** TASK STATEMENT **
Return the part of the material that opens with the line containing "How many points" and closes with the line containing "Read against the x-axis, roughly", copying both end lines and every line between them without any change. Leave the pictures out of your answer.

** EXERCISE INPUTS **
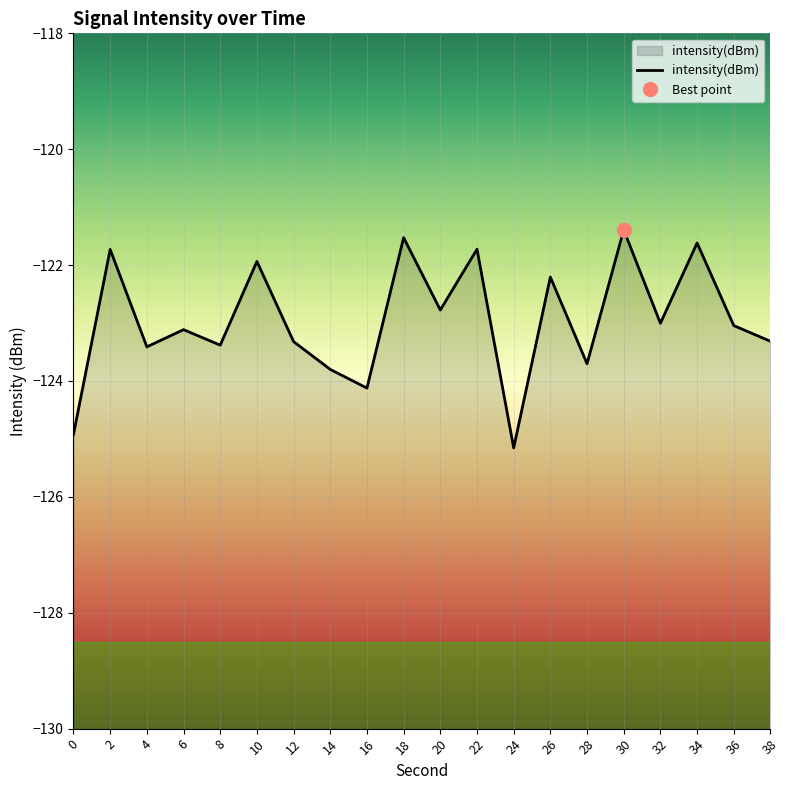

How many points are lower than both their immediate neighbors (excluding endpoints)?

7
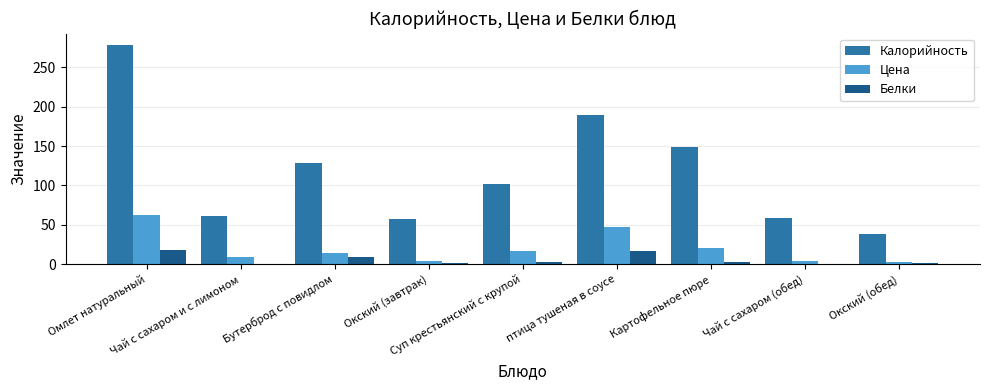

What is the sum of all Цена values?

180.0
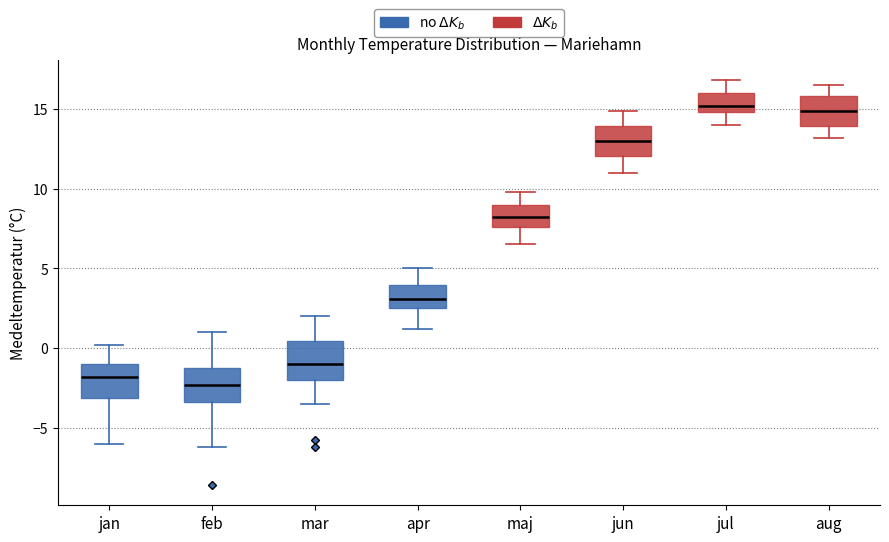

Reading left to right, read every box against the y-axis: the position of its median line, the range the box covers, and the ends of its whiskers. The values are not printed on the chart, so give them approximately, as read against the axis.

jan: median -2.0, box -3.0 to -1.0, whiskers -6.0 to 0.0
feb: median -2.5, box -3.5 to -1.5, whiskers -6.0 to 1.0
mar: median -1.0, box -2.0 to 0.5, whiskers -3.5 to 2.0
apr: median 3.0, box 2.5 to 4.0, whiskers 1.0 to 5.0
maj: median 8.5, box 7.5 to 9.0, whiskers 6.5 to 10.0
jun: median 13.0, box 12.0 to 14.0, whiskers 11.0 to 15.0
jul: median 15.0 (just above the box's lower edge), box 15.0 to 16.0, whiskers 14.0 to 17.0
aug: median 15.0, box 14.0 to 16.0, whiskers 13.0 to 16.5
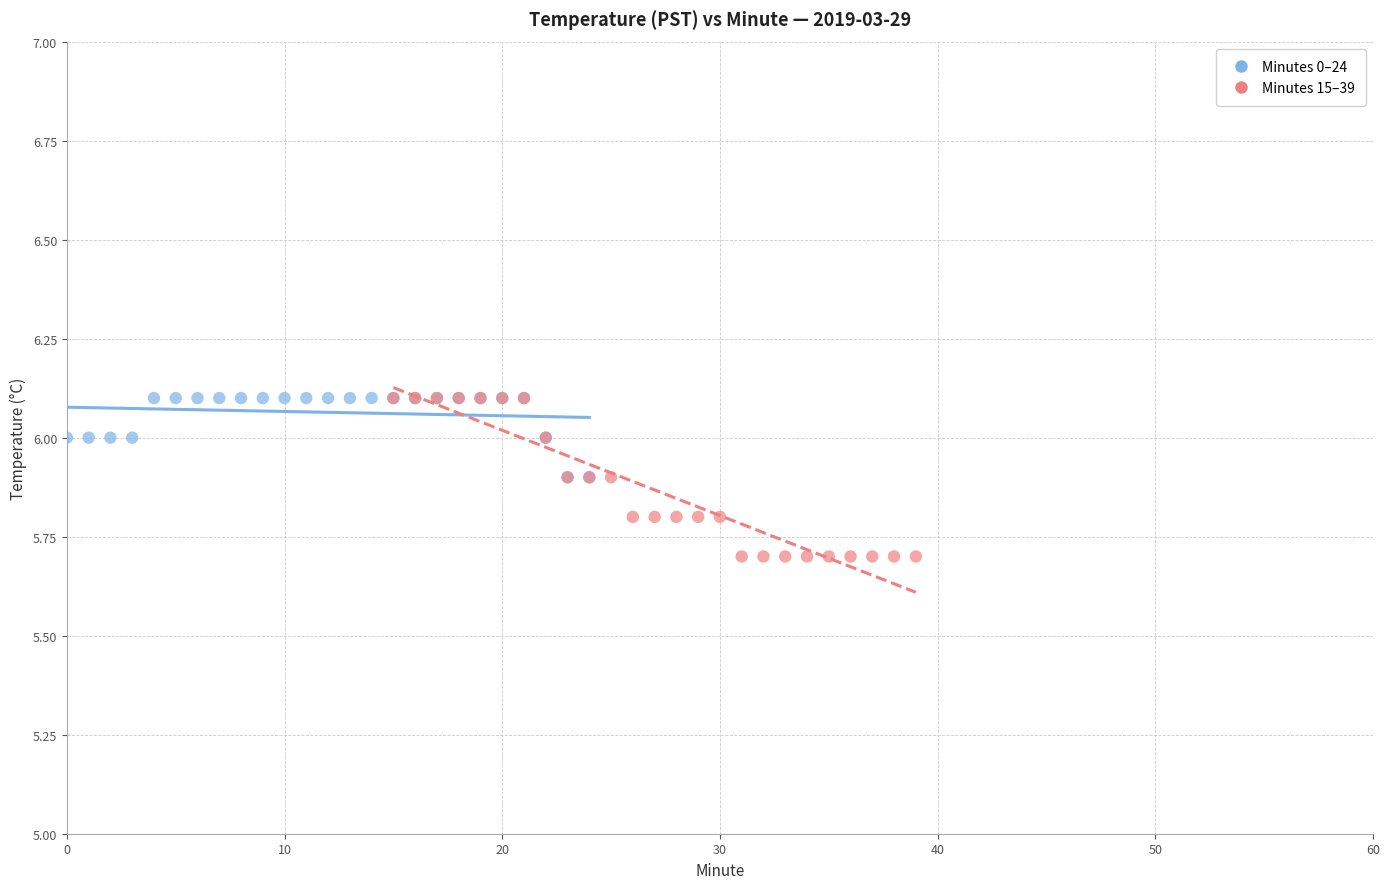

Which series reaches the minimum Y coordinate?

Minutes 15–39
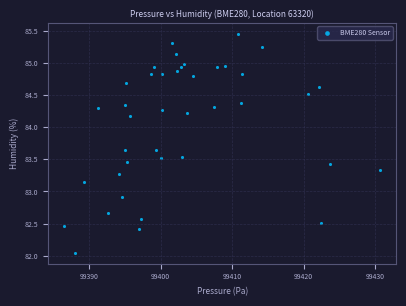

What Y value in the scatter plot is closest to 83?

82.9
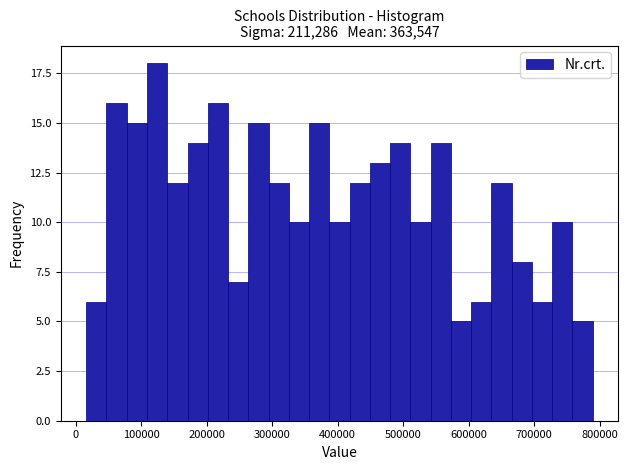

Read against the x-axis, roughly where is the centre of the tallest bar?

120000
==
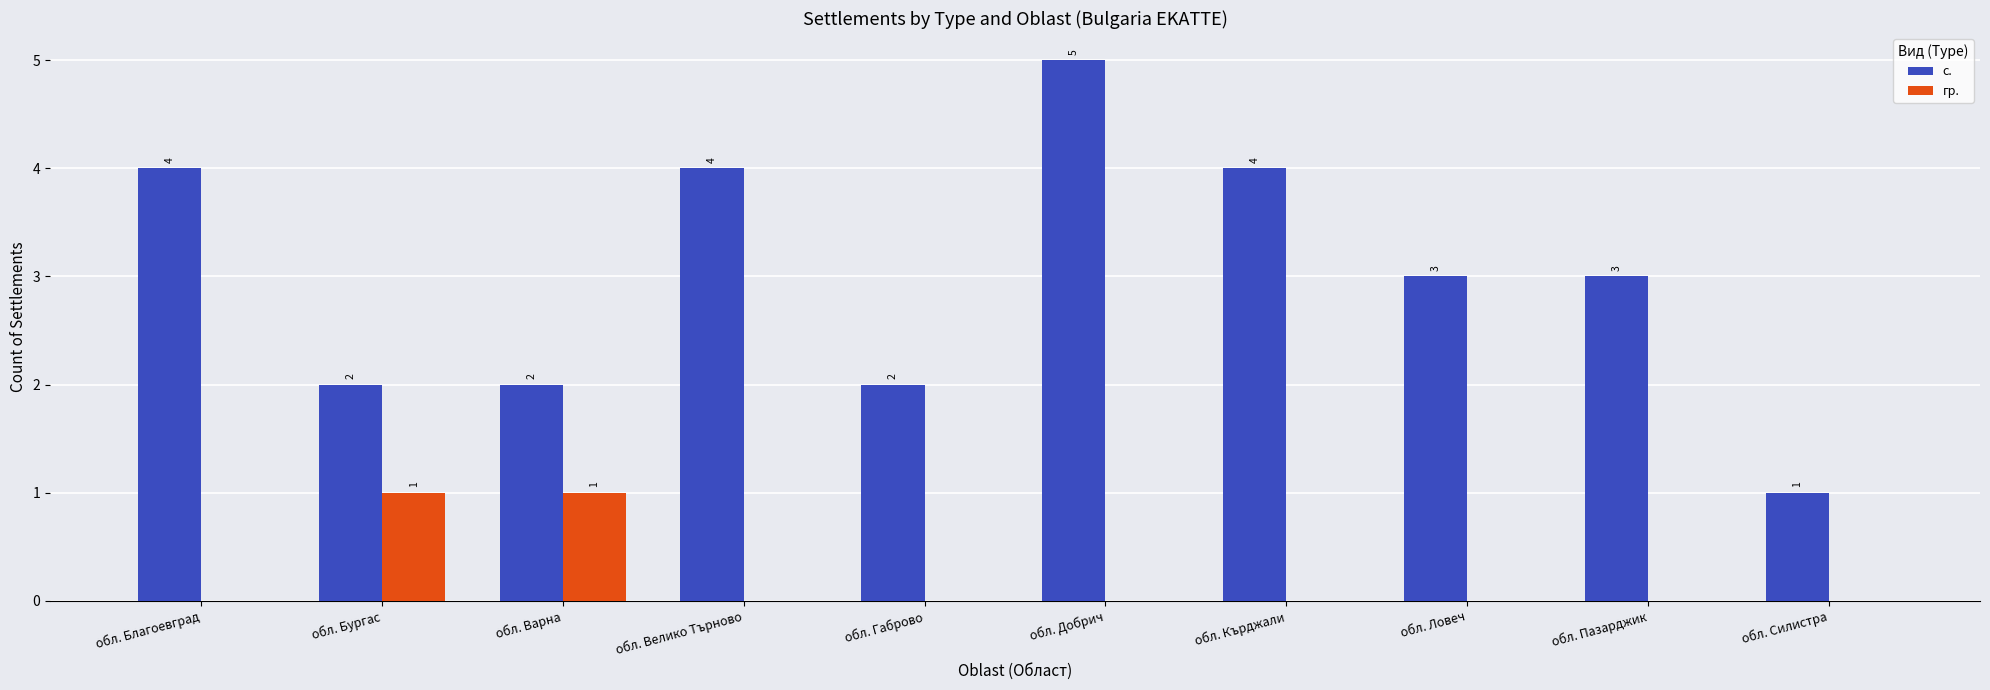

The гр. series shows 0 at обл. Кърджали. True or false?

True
--
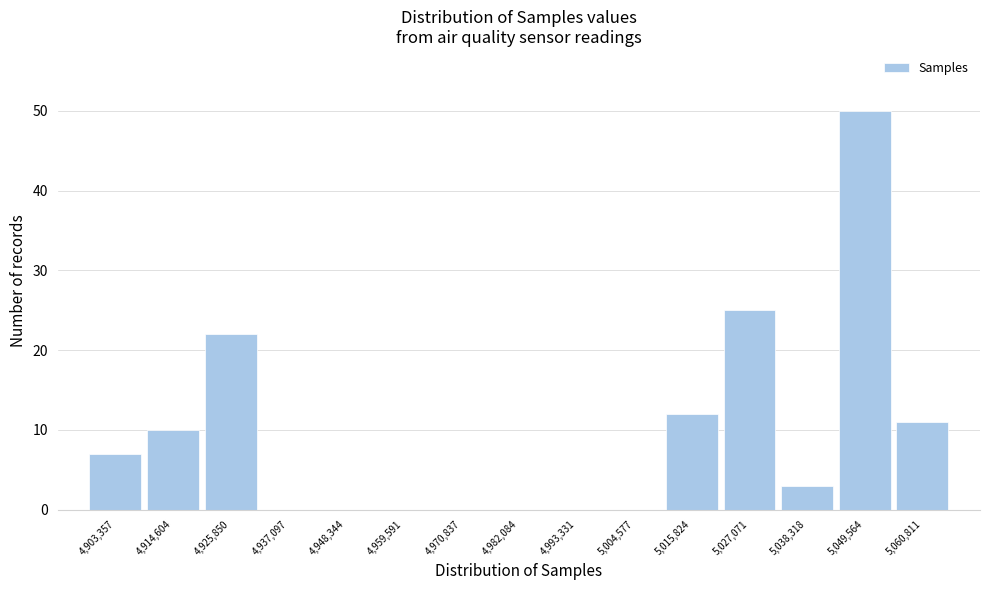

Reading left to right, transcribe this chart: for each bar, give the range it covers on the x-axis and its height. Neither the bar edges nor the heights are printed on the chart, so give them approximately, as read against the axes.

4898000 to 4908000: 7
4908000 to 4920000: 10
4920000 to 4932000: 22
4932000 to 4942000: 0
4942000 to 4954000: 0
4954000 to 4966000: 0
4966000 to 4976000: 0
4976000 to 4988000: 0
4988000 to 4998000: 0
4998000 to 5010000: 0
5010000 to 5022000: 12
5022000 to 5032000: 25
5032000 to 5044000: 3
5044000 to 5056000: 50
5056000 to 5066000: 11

** EXERCISE RESPONSE **
How many points are lower than both their immediate neighbors (excluding endpoints)?

7

What is the sum of all Цена values?

180.0

Reading left to right, read every box against the y-axis: the position of its median line, the range the box covers, and the ends of its whiskers. The values are not printed on the chart, so give them approximately, as read against the axis.

jan: median -2.0, box -3.0 to -1.0, whiskers -6.0 to 0.0
feb: median -2.5, box -3.5 to -1.5, whiskers -6.0 to 1.0
mar: median -1.0, box -2.0 to 0.5, whiskers -3.5 to 2.0
apr: median 3.0, box 2.5 to 4.0, whiskers 1.0 to 5.0
maj: median 8.5, box 7.5 to 9.0, whiskers 6.5 to 10.0
jun: median 13.0, box 12.0 to 14.0, whiskers 11.0 to 15.0
jul: median 15.0 (just above the box's lower edge), box 15.0 to 16.0, whiskers 14.0 to 17.0
aug: median 15.0, box 14.0 to 16.0, whiskers 13.0 to 16.5

Which series reaches the minimum Y coordinate?

Minutes 15–39

What Y value in the scatter plot is closest to 83?

82.9

Read against the x-axis, roughly where is the centre of the tallest bar?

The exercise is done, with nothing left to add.